FDA approves new therapy for rare form of blood cancers called myelodysplastic syndromes

Oct. 25, 2023
The FDA granted the approval of Tibsovo to Servier Pharmaceuticals LLC. The FDA granted the approval of the RealTime IDH1 Assay to Abbott Laboratories.

The U.S. Food and Drug Administration approved Tibsovo (ivosidenib) for the treatment of adult patients with relapsed or refractory (R/R) myelodysplastic syndromes (MDS) with an isocitrate dehydrogenase-1 (IDH1) mutation as detected by an FDA-approved test. The agency also approved the Abbott RealTime IDH1 Assay as a companion diagnostic for the selection of R/R MDS patients with an IDH1 mutation. 

Tibsovo was previously approved for certain adults with newly diagnosed Acute Myeloid Leukemia (AML), relapsed or refractory AML and locally advanced or metastatic cholangiocarcinoma. The Abbott RealTime IDH1 Assay was also previously approved as a companion diagnostic to identify AML patients with an IDH1 mutation for treatment with Tibsovo or Rezlidhia (olutasidenib).

The effectiveness of Tibsovo for this new indication was evaluated in an open-label, single-arm, multicenter study of 18 adult patients with relapsed or refractory MDS with an IDH1 mutation. IDH1 mutations were detected in peripheral blood or bone marrow by a local or central diagnostic test and confirmed retrospectively using the Abbott RealTime IDH1 Assay. Tibsovo was given orally at a starting dose of 500 milligram daily continuous for 28-day cycles until disease progression, development of unacceptable toxicity or undergoing bone marrow transplantation. 

The main efficacy outcome measures were the rate of complete remission or partial remission, the duration of complete remission or partial remission and the rate of conversion from transfusion dependence to transfusion independence. The complete remission or partial remission rate was 39% (7/18). All observed responses were complete remissions and the median duration of complete remission ranged from 1.9 to 80.8 months. For patients who achieved a complete remission, the median time to complete remission was 1.9 months. Among the nine patients who required transfusions of blood or platelets due to MDS at the start of the study, six (67%) no longer required transfusions after treatment with Tibsovo. 

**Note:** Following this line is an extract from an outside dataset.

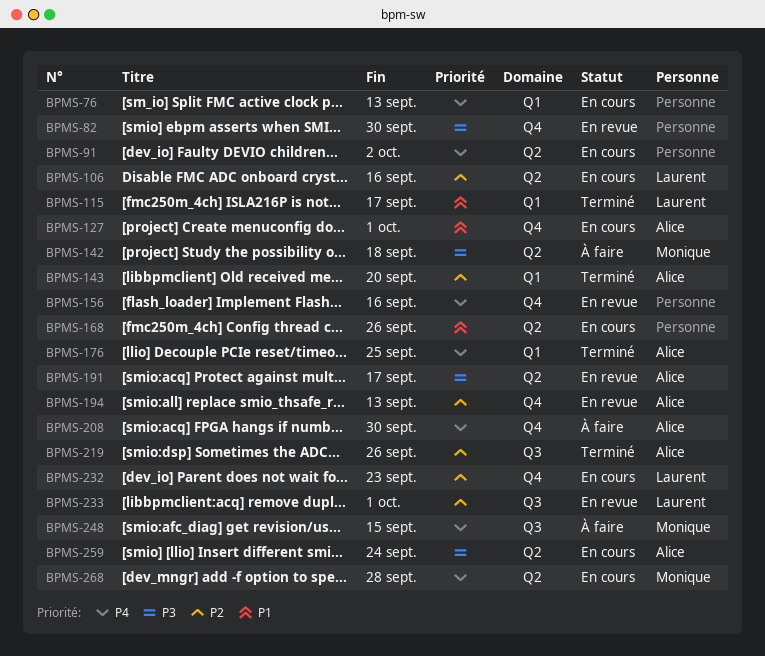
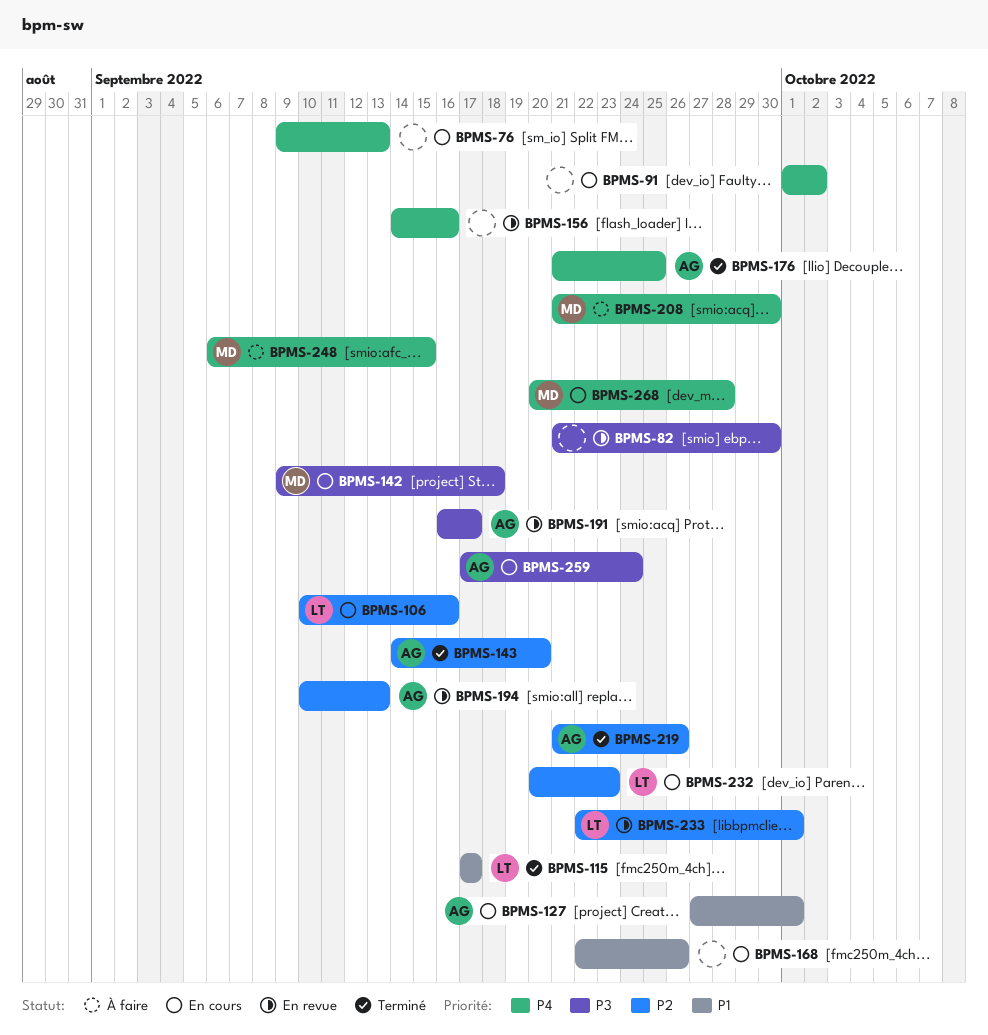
BPMS-142, status: À faire -> En cours
BPMS-208, owner: Alice -> Monique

The most common side effects were similar to common side effects seen with ivosidenib monotherapy for patients with AML. This includes diarrhea, constipation, nausea, joint pain, fatigue, cough, muscle aches and rash. Tibsovo may also cause a condition which can lead to abnormal heart rhythms called QTc prolongation. 

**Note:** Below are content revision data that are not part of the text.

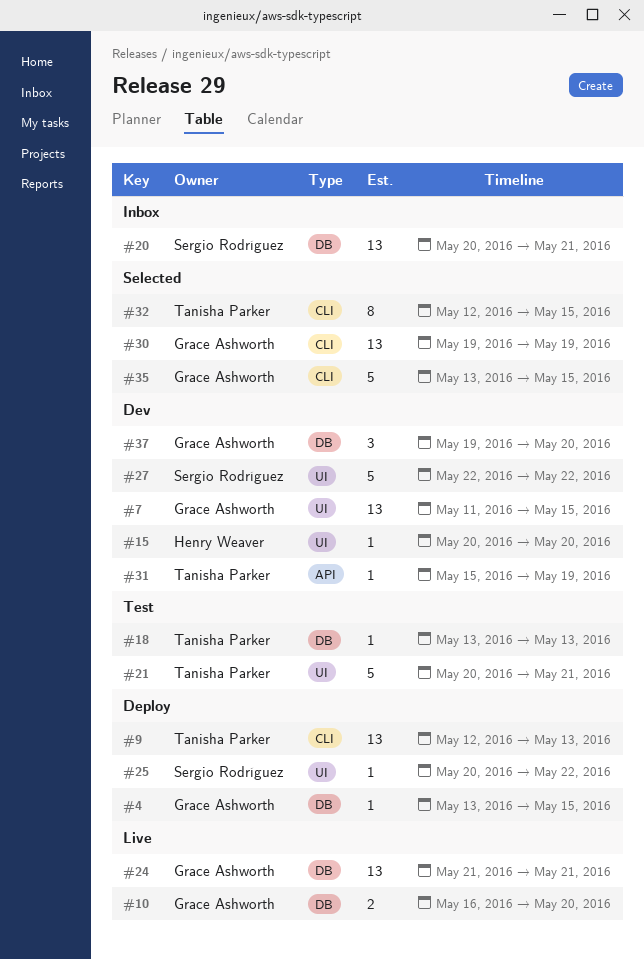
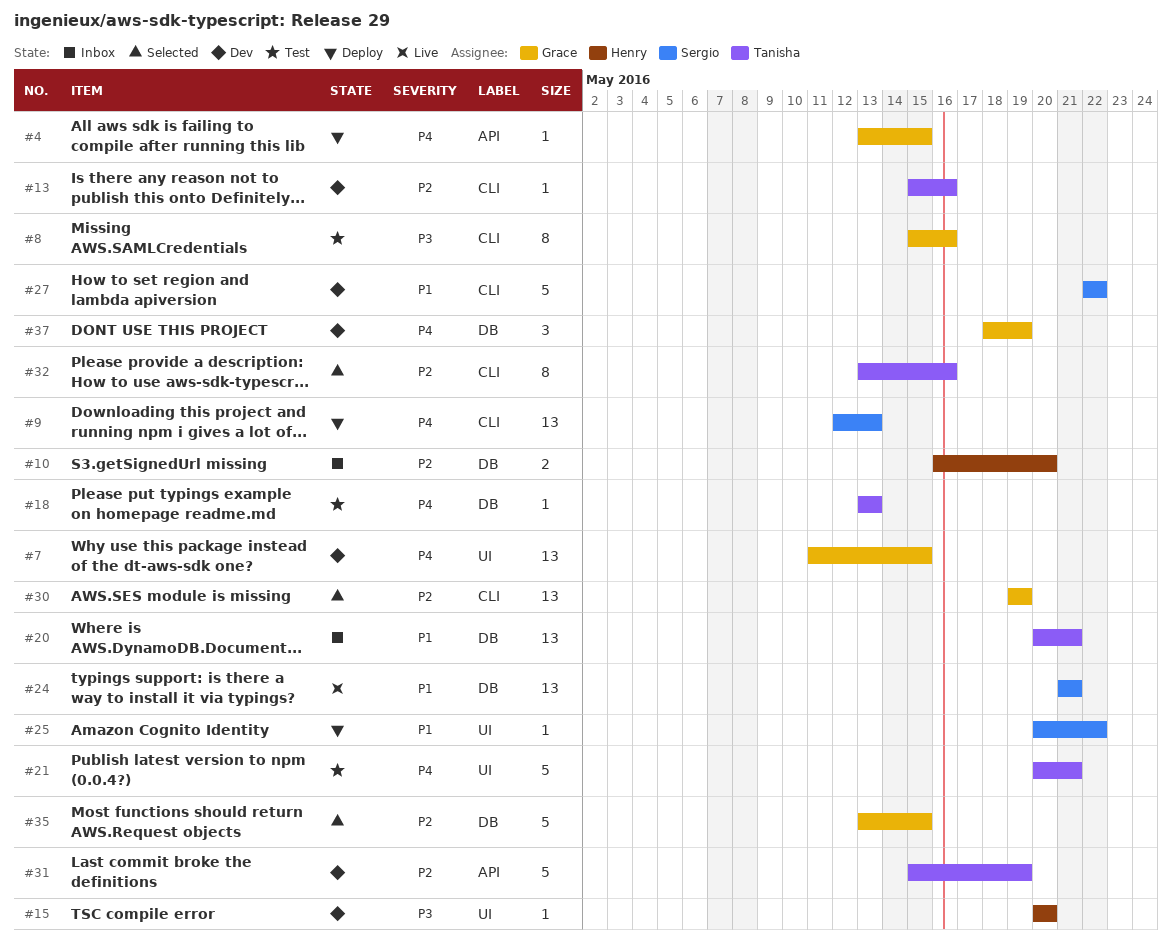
#4, label: DB -> API
#8: none -> present
#9, owner: Tanisha Parker -> Sergio Rodríguez
#10, status: Live -> Inbox
#10, owner: Grace Ashworth -> Henry Weaver
#13: none -> present
#20, owner: Sergio Rodríguez -> Tanisha Parker
#24, owner: Grace Ashworth -> Sergio Rodríguez
#27, label: UI -> CLI
#31, estimate: 1 -> 5
#32, start: May 12 -> May 13
#32, due: May 15 -> May 16
#35, label: CLI -> DB
#37, start: May 19 -> May 18
#37, due: May 20 -> May 19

The prescribing information for Tibsovo includes a boxed warning that an adverse reaction known as differentiation syndrome can occur and can be fatal if not treated. Signs and symptoms of differentiation syndrome may include fever, difficulty breathing (dyspnea), low oxygen levels, inflammation in the lungs (radiographic pulmonary infiltrates), fluid around the lungs or heart (pleural or pericardial effusions), rapid weight gain, swelling (peripheral edema) or liver (hepatic), kidney (renal) or multi-organ dysfunction. At first suspicion of symptoms, health care providers should treat patients with corticosteroids and monitor patients closely until symptoms go away. 

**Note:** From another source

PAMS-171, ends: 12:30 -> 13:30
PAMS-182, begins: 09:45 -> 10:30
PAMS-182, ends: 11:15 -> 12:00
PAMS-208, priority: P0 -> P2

Tibsovo was granted Priority Review designation, under which the FDA’s goal is to take action on an application within six months where the agency determines that the drug, if approved, would significantly improve the safety or effectiveness of treating, diagnosing or preventing a serious condition. Tibsovo also received FDA Breakthrough Therapy designation and Orphan Drug designation for the indication noted above. Orphan drug designation provides incentives to assist and encourage drug development for rare diseases.